バッド・ルーテナント
監督:ヴェルナー・ヘルツォーク
出演:ニコラス・ケイジ/エヴァ・メンデス/ヴァル・キルマー/アルヴィン・“イグジビット”・ジョイナー/フェアルーザ・バーク/ショーン・ハトシー/ジェニファー・クーリッジ/トム・バウアー/ヴォンディ・カーティス=ホール/ブラッド・ドゥーリフ/デンゼル・ウィッテカー/イルマ・P・ホール/シア・ウィガム/マイケル・シャノン/ジョー・ネマーズ/J.D.イヴモア/ティム・ビロウ/ルシウス・バストン/ランス・E・ニコルズ/ニック・ゴメス
30点満点中17点=監4/話4/出3/芸3/技3
【それは穢れた正義か、美しき悪徳か】
ハリケーン・カトリーナ襲来直後、荒れ果てたニュー・オリンズ。勇敢な行動で警部補に昇進したテレンス・マクドノーは、麻薬密売人一家惨殺事件の捜査を指揮することになる。が、テレンス自身も娼婦の恋人フランキーと麻薬に溺れており、証拠隠滅や強権的な態度も厭わず、ギャンブルに入れあげて借金や内部調査にあえいでいた。事件の容疑者として売人ビッグ・フェイトが浮かび、目撃者の保護にあたるテレンスだったが……。
(2009年 アメリカ)
【この閉じた世界】
ヘルツォークは肌に合わないと思っていたのだが、意外と真っ当。青白い冷たさと赤茶けた荒廃感をミックスさせた色調で、顔には陰影を作り、善も悪もいっしょくたになって存在する世の中、というテーマをわかりやすく表現する。カット数は少なく、対象との距離も近くてインディペンデント風味がぷんぷんと漂うものの、その範囲内では手堅い撮りかただ。

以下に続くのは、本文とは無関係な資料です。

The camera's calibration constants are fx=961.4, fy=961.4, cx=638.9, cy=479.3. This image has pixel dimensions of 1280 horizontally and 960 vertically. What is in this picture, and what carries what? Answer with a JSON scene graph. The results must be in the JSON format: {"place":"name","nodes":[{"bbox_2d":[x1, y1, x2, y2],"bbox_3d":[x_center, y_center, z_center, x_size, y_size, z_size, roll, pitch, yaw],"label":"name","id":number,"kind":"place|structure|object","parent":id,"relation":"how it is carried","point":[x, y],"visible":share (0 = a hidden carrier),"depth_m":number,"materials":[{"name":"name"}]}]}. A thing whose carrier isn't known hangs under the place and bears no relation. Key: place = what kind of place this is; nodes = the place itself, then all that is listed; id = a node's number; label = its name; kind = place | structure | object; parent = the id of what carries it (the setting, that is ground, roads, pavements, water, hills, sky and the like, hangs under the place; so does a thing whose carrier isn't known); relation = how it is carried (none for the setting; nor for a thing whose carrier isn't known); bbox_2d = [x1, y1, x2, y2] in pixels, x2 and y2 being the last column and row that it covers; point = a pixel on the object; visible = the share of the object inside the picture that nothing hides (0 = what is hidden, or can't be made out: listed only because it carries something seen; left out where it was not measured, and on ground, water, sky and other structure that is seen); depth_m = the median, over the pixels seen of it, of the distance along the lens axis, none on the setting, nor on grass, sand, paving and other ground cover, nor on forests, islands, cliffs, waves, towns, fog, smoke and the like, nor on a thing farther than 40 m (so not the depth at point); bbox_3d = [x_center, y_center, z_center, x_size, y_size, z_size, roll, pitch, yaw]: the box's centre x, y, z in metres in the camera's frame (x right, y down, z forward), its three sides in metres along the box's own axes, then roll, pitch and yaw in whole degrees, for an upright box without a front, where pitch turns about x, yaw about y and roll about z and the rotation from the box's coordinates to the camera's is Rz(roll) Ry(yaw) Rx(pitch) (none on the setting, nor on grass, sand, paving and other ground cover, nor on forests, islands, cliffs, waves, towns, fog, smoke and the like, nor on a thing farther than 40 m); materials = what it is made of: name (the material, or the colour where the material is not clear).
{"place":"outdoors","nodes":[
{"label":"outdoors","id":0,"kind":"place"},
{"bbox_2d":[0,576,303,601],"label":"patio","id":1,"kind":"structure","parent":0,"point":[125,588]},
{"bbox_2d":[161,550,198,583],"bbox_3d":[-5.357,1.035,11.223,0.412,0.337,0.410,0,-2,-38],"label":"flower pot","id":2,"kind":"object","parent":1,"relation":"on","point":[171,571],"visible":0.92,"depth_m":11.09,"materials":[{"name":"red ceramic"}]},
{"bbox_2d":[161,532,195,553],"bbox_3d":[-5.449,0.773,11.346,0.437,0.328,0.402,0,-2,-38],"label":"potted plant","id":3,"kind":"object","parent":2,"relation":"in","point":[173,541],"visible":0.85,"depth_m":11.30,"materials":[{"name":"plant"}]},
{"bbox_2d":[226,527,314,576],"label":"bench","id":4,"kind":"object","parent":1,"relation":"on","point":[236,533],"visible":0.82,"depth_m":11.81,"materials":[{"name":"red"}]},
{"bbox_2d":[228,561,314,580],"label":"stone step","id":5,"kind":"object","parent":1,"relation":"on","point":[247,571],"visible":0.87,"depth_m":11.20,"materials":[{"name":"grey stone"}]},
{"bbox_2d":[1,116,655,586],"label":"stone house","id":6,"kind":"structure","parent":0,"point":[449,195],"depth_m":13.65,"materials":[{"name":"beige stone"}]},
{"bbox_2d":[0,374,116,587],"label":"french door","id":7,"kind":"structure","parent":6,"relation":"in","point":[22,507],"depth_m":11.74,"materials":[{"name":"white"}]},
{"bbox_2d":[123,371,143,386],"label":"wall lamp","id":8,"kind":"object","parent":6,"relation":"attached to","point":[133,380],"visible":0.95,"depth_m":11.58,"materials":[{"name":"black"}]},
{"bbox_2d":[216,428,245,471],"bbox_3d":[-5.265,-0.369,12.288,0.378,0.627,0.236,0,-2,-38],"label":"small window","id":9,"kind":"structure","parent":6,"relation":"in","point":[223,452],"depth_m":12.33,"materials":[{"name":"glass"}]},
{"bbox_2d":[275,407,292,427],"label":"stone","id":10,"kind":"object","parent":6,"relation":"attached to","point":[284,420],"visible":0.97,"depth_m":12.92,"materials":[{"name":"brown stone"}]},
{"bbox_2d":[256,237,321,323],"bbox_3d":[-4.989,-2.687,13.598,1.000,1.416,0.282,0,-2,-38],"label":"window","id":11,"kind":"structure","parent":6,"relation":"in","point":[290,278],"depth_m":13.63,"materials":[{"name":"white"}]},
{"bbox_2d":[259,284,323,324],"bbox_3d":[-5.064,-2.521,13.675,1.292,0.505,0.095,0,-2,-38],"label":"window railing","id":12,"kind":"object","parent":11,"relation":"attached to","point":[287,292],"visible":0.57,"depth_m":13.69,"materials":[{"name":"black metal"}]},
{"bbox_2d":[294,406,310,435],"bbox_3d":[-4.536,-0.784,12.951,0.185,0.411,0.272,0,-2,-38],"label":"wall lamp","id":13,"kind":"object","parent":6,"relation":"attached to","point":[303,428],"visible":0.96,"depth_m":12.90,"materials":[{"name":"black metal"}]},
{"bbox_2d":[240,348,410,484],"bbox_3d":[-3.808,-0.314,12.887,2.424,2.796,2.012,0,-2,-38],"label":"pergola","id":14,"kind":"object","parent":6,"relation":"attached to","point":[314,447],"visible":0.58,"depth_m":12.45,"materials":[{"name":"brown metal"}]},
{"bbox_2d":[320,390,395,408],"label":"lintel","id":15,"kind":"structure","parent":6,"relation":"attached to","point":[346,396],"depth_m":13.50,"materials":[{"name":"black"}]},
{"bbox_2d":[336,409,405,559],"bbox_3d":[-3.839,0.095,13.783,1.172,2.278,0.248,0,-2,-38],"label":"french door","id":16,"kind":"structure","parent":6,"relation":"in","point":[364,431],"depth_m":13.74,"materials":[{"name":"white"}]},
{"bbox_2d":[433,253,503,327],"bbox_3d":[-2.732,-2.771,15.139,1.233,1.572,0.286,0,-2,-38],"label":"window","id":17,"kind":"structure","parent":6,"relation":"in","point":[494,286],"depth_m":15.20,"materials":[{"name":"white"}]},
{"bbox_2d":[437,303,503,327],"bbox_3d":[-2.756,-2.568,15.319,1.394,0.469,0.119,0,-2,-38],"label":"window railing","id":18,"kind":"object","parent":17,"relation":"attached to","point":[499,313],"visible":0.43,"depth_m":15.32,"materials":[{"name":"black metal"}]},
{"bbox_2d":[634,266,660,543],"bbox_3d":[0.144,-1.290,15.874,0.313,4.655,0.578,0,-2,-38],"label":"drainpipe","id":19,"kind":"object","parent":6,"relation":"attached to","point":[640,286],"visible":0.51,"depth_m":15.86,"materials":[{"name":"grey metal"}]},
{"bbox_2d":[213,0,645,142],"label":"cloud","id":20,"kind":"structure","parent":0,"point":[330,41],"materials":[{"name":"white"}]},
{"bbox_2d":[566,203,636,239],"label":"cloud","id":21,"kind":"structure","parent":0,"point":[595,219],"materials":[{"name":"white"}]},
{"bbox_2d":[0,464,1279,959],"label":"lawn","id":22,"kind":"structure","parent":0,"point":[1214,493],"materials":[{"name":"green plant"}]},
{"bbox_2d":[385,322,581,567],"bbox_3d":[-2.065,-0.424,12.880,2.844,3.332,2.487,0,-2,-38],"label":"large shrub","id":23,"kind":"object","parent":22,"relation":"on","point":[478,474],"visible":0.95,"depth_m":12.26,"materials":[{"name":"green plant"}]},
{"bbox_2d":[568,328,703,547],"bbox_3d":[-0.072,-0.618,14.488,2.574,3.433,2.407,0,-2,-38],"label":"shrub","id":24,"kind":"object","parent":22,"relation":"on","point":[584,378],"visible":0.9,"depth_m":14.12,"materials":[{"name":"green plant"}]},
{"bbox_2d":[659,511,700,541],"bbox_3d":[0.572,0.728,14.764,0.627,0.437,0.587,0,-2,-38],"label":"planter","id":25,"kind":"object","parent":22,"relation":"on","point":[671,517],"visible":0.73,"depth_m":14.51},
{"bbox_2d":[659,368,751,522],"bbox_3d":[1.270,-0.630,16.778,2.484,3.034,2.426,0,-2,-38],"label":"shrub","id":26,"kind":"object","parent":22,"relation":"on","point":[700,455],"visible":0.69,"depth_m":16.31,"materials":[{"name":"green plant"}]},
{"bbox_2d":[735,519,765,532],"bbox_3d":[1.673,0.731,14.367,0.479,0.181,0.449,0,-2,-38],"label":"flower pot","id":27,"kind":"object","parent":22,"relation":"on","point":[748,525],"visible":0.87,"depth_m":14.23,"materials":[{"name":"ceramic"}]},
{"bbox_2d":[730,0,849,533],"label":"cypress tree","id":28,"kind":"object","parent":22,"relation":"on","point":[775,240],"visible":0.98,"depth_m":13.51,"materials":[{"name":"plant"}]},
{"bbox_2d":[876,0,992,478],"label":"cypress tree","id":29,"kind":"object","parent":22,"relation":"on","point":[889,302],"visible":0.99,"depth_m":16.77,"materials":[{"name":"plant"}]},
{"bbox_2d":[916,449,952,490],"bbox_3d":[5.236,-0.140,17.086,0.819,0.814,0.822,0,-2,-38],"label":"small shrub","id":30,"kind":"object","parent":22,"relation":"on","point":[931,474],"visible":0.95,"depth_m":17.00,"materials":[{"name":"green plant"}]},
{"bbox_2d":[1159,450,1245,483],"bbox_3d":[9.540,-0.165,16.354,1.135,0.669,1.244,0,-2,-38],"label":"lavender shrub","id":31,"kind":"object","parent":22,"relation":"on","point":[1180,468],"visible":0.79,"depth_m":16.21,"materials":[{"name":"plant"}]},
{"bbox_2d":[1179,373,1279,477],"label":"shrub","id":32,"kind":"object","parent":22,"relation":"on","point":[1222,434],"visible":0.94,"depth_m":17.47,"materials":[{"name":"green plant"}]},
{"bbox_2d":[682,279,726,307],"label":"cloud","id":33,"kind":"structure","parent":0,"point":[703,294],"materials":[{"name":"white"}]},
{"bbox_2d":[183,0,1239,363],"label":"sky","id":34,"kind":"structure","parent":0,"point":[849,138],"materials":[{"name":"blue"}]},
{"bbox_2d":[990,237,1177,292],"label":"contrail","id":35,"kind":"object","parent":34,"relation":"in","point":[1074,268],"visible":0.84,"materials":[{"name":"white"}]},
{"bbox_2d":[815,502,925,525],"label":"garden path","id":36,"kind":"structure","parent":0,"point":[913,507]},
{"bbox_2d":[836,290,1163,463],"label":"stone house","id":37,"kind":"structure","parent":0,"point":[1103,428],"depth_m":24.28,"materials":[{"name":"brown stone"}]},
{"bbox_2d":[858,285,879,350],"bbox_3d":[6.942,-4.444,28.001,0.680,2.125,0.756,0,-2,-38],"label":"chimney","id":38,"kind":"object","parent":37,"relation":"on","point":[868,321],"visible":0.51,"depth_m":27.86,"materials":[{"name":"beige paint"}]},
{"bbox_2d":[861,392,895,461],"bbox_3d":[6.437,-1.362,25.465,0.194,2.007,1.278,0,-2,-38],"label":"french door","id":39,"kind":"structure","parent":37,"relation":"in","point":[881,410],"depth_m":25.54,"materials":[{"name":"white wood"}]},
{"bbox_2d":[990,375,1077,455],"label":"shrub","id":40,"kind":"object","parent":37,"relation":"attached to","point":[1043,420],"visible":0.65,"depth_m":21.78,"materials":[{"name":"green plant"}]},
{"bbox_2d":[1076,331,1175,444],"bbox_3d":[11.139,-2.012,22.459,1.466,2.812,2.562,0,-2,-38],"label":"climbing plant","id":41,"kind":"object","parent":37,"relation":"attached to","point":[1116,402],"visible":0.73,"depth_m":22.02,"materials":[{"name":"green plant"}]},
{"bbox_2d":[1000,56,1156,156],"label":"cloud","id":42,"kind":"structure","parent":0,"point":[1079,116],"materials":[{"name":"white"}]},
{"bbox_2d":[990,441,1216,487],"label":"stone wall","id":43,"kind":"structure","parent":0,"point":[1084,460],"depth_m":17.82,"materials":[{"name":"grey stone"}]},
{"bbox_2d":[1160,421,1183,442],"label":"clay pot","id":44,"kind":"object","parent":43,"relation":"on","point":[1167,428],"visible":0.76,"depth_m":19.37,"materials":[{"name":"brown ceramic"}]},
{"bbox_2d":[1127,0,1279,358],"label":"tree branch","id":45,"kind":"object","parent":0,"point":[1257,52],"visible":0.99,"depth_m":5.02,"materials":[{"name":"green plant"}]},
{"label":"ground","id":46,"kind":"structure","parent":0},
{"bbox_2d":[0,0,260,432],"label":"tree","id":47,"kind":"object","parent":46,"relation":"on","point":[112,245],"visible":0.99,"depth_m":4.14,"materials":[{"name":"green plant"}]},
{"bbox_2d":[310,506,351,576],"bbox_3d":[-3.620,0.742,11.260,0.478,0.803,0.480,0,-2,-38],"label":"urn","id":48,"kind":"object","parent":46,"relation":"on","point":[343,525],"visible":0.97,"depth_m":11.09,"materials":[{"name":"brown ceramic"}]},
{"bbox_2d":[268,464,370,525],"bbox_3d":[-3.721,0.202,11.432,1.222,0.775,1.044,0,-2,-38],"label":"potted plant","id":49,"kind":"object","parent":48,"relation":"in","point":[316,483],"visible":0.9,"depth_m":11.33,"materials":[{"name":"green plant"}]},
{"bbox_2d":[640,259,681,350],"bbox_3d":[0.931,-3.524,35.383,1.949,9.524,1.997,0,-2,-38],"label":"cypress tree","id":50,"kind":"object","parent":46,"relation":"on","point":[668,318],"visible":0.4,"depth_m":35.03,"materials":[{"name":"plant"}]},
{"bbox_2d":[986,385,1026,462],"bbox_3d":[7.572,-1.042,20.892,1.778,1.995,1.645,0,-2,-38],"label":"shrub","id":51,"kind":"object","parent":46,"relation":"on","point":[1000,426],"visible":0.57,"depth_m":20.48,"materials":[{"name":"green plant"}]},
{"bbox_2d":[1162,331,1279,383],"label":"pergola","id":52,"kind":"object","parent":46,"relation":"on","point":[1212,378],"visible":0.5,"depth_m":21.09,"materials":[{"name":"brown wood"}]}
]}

テレンス役のニコラス・ケイジにつきっきり、彼のお芝居を存分に見せる作品ともいえる。左肩を常に上げ、くたびれたような猫背、苦しそうに腰掛ける姿。ちょっとやりすぎではあるけれど、閉塞の中でどうしようもなく足掻く男の“躁”はよく出ている。
で、観る者は「どうしようもない事に振り回される彼」に振り回されることになる。テレンスの中に息づく正義に期待する自分もいるし、彼が悪徳によって落ちていく様を見たいと思う自分もいる。
しかし、彼は彼のまま。ただ、語られ、思い知らされるのは、自分の未来はどっちにでも転ぶ可能性があるということだ。
正義の不在、あるいは何をもって正義とするか、何が悪なのかと問題を投げかける内容でもある。自堕落で信用ならないテレンスだが、彼に救われた者がいるのも事実だし、彼のような存在がピースとなって社会というパズルが完成するのもまた事実なのだろう。
結局のところ、人生、計略が5割、運が5割。どうしようもないと思えることでも計略次第ではどうにかできるし、何とかなりそうなことでも運次第でズブズブと深みにはまることはある。
そして、自分のおこないに与えられるのが“請求”なのか“報酬”なのかはわからないし、それが半年先になるのか1年先なのか想像もできない。
未来が読めないならば、正義とか倫理とか考えるより先に、何とかできそうなことを何とかしてみようとする態度しか取りようはない。
ラスト・シーンの水族館は、食うものも食われるものも仲良く狭い世界で生きていることを示しているのだろう。その外へ出ることがかなわぬなら、フワフワと泳ぎ続けるしかないのだ。
そんな閉じた世界をシニカルに描く作品である。